Spätestens seit dem so genannten „Arabischen Frühling“ wird das Web 2.0 primär mit einem ungehinderten und unzensierten Zugang zu Informationen assoziiert. Von den Aufständen in Ägypten und anderen arabischen Ländern gingen Bilder um die Welt, die früher undenkbar gewesen wären. Nur am Rande erwähnt sei, dass damit auch die Prüfung der Authentizität dieser Bilder deutlich erschwert wurde. Diese unterlagen eben nicht nur keiner staatlichen Zensur, sondern auch keiner journalistischen Qualitätskontrolle. Übersehen wird oft, dass der direkte Zugang zum Bürger via Internet auch von anderer Seite genutzt wird. Unternehmen kommunizieren mit ihren Kunden über Social Media und über die eigene Webseite. Eine Kontrolle der Informationen durch kritische Journalisten findet nicht mehr statt. Sogar die Bundeskanzlerin kommuniziert inzwischen gerne über selbst produzierte Podcasts. Auch Verbände nutzen das Internet, um ihre Botschaften direkt an ihre Zielgruppen – ohne journalistische Filterung und Kontrolle – zu publizieren.
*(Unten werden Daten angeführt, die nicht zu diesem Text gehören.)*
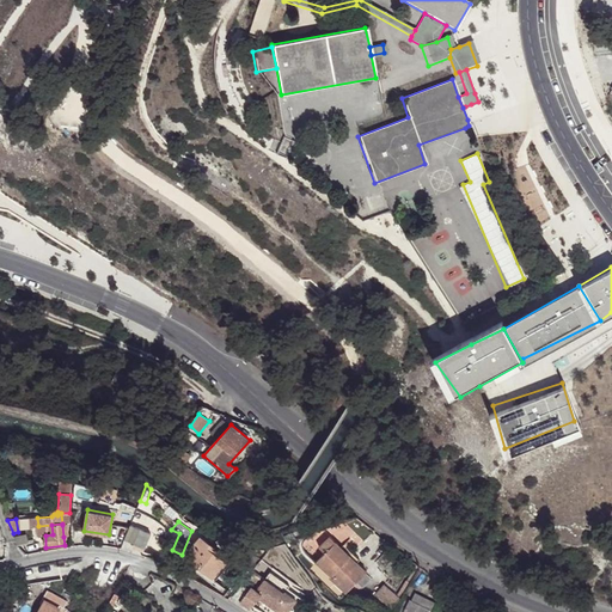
[(53,534),(51,525),(38,526),(38,536),(46,536),(53,534)]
Das Fehlen jeglicher Kontrolle wird meist positiv kommentiert. Die Begriffe „Kontrolle von Informationen“ und „Zensur“ werden nicht selten als Synonym verwendet. Kontrolle kann aber auch einfach bedeuten, den Wahrheitsgehalt einer Nachricht zu überprüfen. Auch das ist heute oft kaum noch möglich. Als besonders problematisch erweist sich, dass seriöse Journalisten diese für guten Qualitätsjournalismus unerlässliche Funktion auch in den eigenen Medien nur noch eingeschränkt wahrnehmen können. Die Zeitspanne zwischen dem Bekanntwerden einer Nachricht und ihrer Veröffentlichung beträgt im Internetzeitalter nur noch wenige Minuten. Die Folgen dieser Eile sind in jüngster Vergangenheit an vielen Beispielen deutlich geworden. Nennen wir – um wahllos ein Beispiel herauszugreifen – die „Plagiatsaffäre Steinmeier”, die sich später in Luft auflöste. Im Internet tauchte plötzlich ein dubioser „Prüfbericht“ auf, der unmöglich in wenigen Stunden oder gar Minuten bewertet werden konnte. Für seriöse Medien ergab sich daraus ein nicht lösbares Dilemma. Niemand wusste, ob die Vorwürfe begründet waren. Aber jeder musste sich dazu äußern, weil es kurzfristig ein Topthema war.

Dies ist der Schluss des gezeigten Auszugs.